— Хорош, но, конечно, не так… просто конкуренты слишком уж отвратны.
Пыёлдин подошел к окну и долгим задумчивым взглядом уставился на простирающийся внизу город. Уже начинало темнеть, на улицах зажглись первые фонари. Машины включили подфарники, засветились розовым светом окна. Там уже наступили сумерки, хотя в Доме верхние этажи еще были залиты закатным солнечным светом.
Когда все трое вышли из кабинета, на пороге их встретила плотная, недобро гудящая толпа. Человеческие лица сплошной массой простирались на всей площади вестибюля, стекали вниз по широким лестницам. Все с напряженным ожиданием смотрели на Пыёлдина, будто чего-то хотели от него, чего-то ждали.
Вначале Пыёлдин от неожиданности отшатнулся, мелькнула опасливая мысль снова нырнуть в тишину кабинета, но что-то остановило — лица у бродяг были суровые, но без ненависти. Все молчали, слышалось только жаркое дыхание многотысячной толпы. Потом возникло какое-то невнятное движение, и перед Пыёлдиным оказались Собакарь, Кукурузо и Бельниц. Все были перепуганы, в лицах прочитывалось смятение, они попытались было снова спрятаться за спины, но толпа безжалостно вытолкнула их из себя, как бы отторгла. И только после этого помощники замерли перед Пыёлдиным, смирившись с собственной незавидной судьбой.
— Ну? — сказал он. — Слушаю.
— Они все видели! — выкрикнул Собакарь, и зад его задрожал, заколыхался от какого-то внутреннего волнения. — Они все знают! Они все понимают, Каша Константинович!
— Что они знают? — насторожился Пыёлдин, из которого не вышли еще тюремные замашки. Сам того не замечая, он до сих пор считал, что знать о нем можно только дурное, опасное, позорное.

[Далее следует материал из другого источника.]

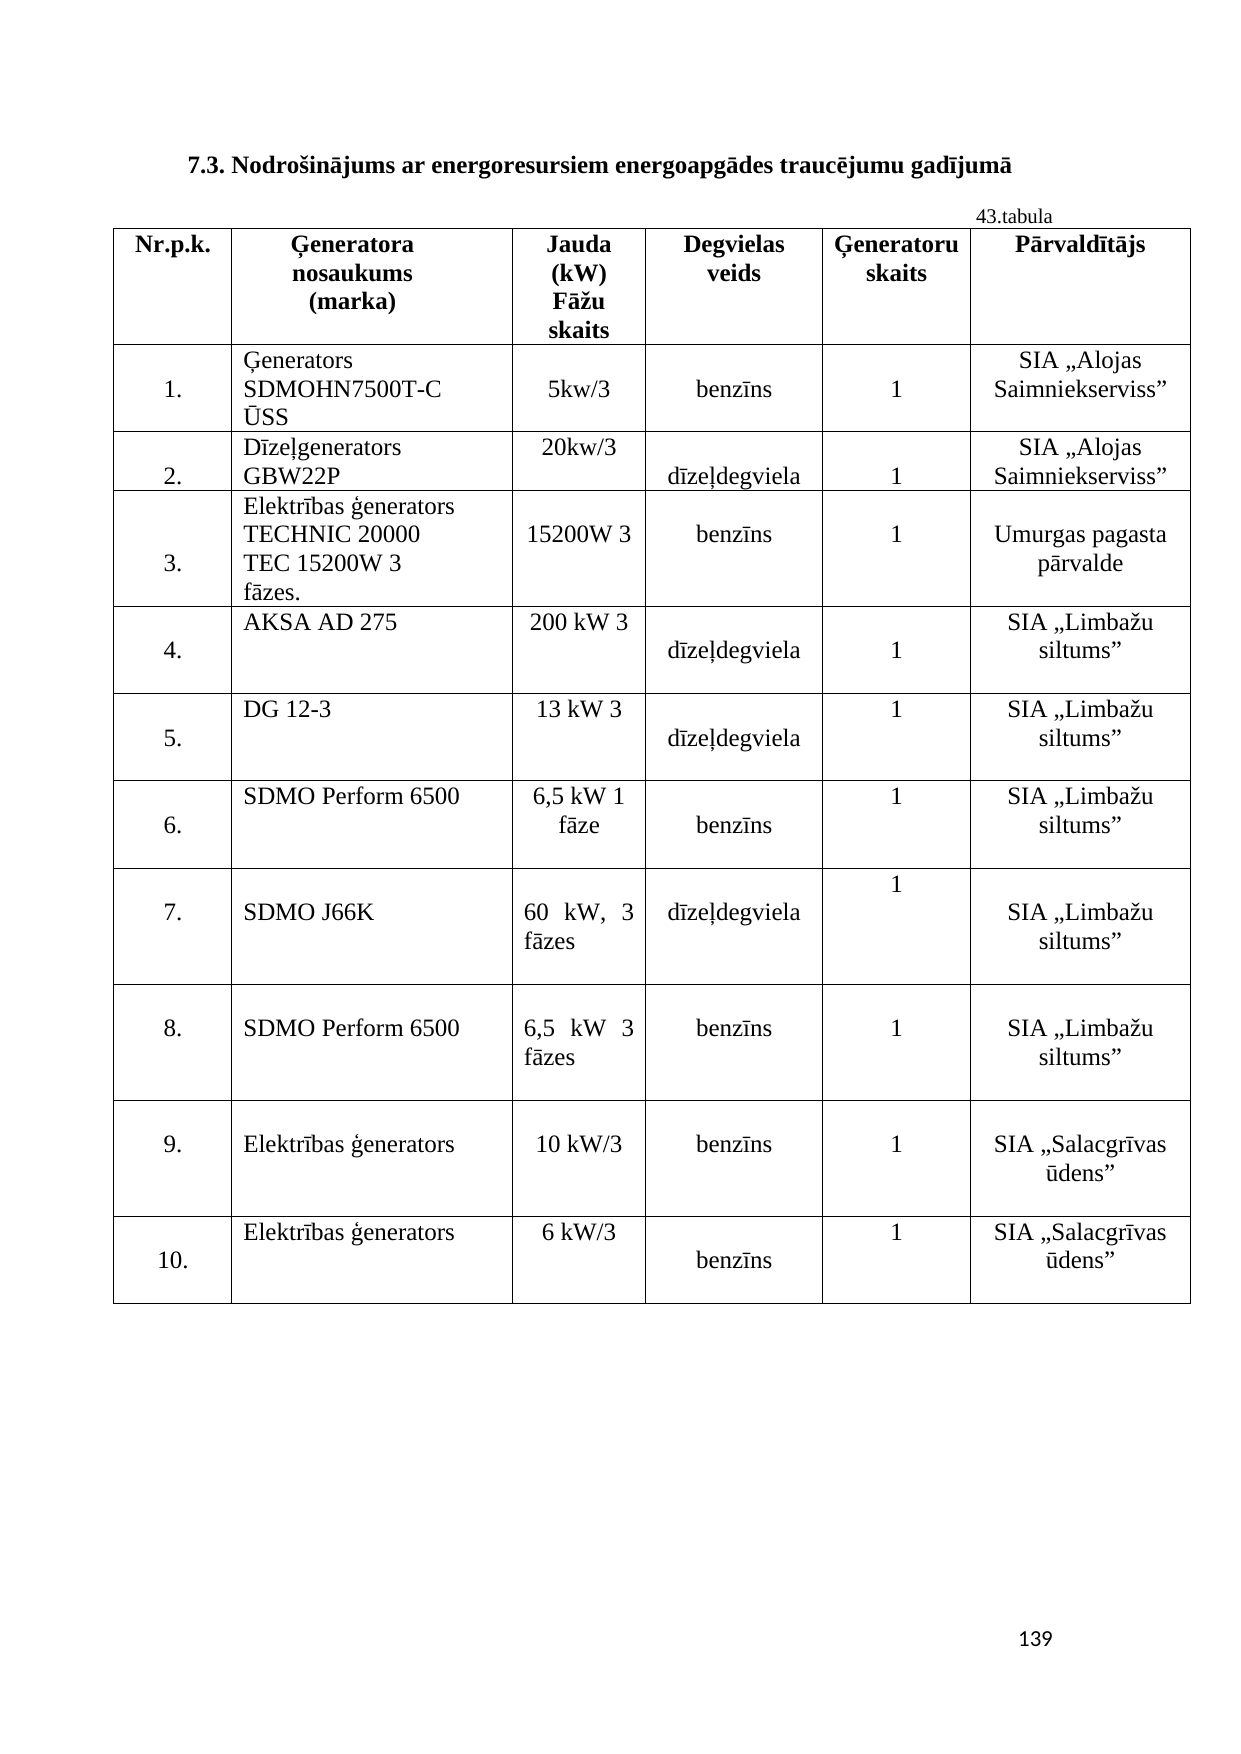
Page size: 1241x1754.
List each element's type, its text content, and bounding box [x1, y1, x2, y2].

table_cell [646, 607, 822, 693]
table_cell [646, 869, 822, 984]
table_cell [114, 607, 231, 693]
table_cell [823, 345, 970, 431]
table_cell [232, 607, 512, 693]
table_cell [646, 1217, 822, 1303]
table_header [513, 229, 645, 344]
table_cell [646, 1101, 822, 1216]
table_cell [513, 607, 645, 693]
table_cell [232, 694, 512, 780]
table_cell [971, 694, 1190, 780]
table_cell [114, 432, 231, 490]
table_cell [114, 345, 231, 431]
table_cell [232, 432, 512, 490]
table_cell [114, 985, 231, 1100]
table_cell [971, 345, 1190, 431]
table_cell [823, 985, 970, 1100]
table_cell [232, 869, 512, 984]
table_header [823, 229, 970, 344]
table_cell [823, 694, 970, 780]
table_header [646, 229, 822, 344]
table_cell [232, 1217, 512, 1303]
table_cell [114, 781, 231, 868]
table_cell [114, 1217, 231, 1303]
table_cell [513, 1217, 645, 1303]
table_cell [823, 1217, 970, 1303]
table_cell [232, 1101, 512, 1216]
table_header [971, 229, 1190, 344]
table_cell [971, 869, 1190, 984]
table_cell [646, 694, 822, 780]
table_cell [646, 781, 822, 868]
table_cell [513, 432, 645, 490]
text 43.tabula [187, 204, 1053, 228]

— Мы видели по телевизору! — Шишкоед махнул длинной рукой куда-то за спину, и только тогда до Пыёлдина начало доходить… Телевизоры стояли в каждом вестибюле, на каждой площадке, и, конечно же, оскорбительную для него передачу видели все десять тысяч заложников.
— Каша! — перед Пыёлдиным стоял красный от гнева Брынза. Одной рукой он ухватил Пыёлдина за рукав пиджака, во второй держал ладошку Лили. — Они не тебя обидели! Они нас обидели! Мы их сметем, Каша!
Казалось бы, откуда в этих бродягах и пропойцах способность обижаться, впадать в гнев и неистовство? Жизнь в самых загаженных вокзальных углах, питание из мусорных ящиков, выпрашивание подаяния в подземных переходах, постоянное ощущение собственной непригодности для страны, которую придумали Билл-Шмилл, Жак-Шмак, Коль-Шмоль, а построил Боб-Шмоб… Все это должно было начисто вытравить из них все гордое, высокое, достойное…
Оказывается, ни фига.
Оказывается, в этих прокуренных, пропитых, истерзанных душах, где-то в самой их глубине тлел огонек высшего предназначения, гордости не только за какие-то свои, возможно, сомнительные достоинства, но за страну, в достоинствах которой они не усомнились, несмотря ни на что. И пусть эта страна их предала, отшвырнула, как шелудивых псов, набежавших к ее столу, пусть… А огонек продолжал тлеть и каждую секунду мог вспыхнуть пламенем чистым и ярким. И никак мокрогубым, жирномордым, шепелявым и гунявым не удалось его задуть, затоптать, заплевать.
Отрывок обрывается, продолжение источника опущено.